We just bought a newly built home. We love the home but are having trouble with breakers tripping. When I turn on my vacuum cleaner the breaker trips. Sometimes, when I use the microwave the breaker trips. When I turn on the lamp in the kid’s bedroom the breaker will trip sometimes. This is a brand new house! Is the wiring faulty and am I in danger? This didn’t happen at our old house.
First of all let me say that I understand your frustration!
I started wiring houses in the mid ‘80s when the National Electrical Code and residential wiring was quite a bit simpler. We get a new code book to learn and apply every three years, and with every new iteration of the Code comes new technology designed to protect the consumer. These revisions include increased ground fault protection and more recently, arc fault.
More recently still, duel function arc/ground fault requirements. For example your dishwasher used to be fed with a dedicated 15 amp circuit.
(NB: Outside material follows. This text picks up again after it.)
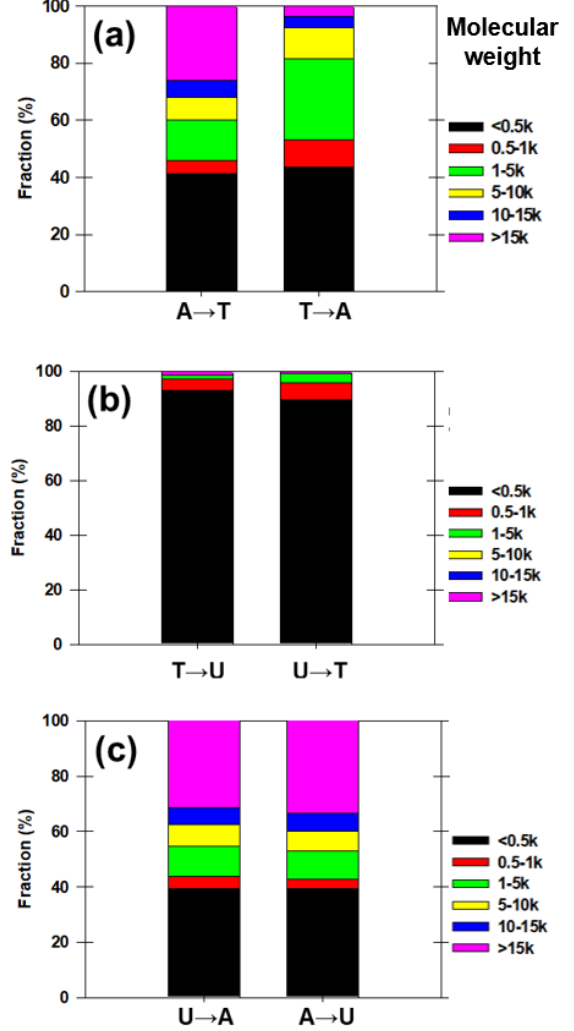
Figure 2. Molecular weight distribution comparison between filtrates of ( a ) alkaline → thermal vs. thermal → alkaline, ( b ) thermal → ultrasonic vs. ultrasonic → thermal, and ( c ) ultrasonic → alkaline vs. alkaline → ultrasonic pretreatments.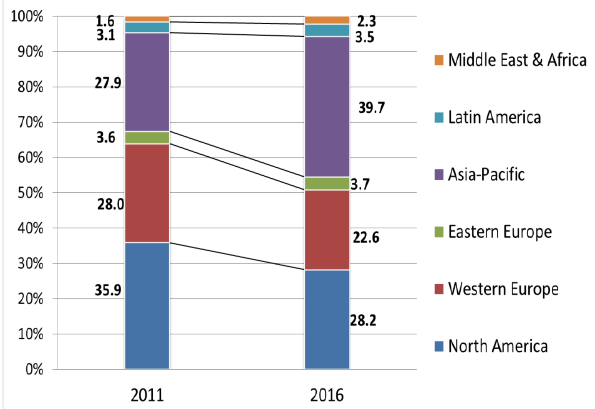
Figure 1. E-commerce sales by region 2011 and 2016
The breaker ahead of that circuit protected the circuit from over-current (too much load) and short circuit (fault). Now the breaker protecting that circuit must monitor and control series and parallel arcing, ground fault (out-going and return path current), overcurrent and short circuit. You can imagine the complexity of the circuitry inside these breakers to accomplish all of this monitoring.
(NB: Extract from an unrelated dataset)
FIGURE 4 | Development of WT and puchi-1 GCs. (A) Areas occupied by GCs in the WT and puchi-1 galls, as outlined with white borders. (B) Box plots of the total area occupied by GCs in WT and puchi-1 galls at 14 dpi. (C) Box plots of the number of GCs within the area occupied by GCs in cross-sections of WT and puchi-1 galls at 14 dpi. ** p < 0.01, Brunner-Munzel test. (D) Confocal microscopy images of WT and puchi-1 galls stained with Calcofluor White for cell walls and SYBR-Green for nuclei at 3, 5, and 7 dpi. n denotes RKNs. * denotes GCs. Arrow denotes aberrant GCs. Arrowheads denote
This is still new technology and although it is constantly under revision and correction it is still far from perfect. Older universal motors like what is on your Kirby vacuum cleaner will cause the breakers to trip, certain appliances will cause them to trip at random times. One brand of refrigerator trips the breaker when you open the door. If the prong on the lamp plug is bent and you manage to force it past the tamper resistant receptacle (another recent requirement) the tiny electrical arc between the plug and receptacle will trip the breaker.
What Can Be Done?
We have tools to help us to discern the problem but it is still far from easy to nail down the cause of nuisance tripping. The customer can do a lot to help. We use Siemens arc fault breakers that are equipped with lights that will indicate the reason the breaker tripped.
- Record what it indicates at the time of the event.
- Also pay attention to when the problem started (changes or additions to your home), when it is most likely to happen and what is being used when it happens.
Are you in danger?
No, quite the opposite, you are being protected beyond reason. Please try to be patient and we will all learn to integrate this new and sometimes annoying technology into our homes.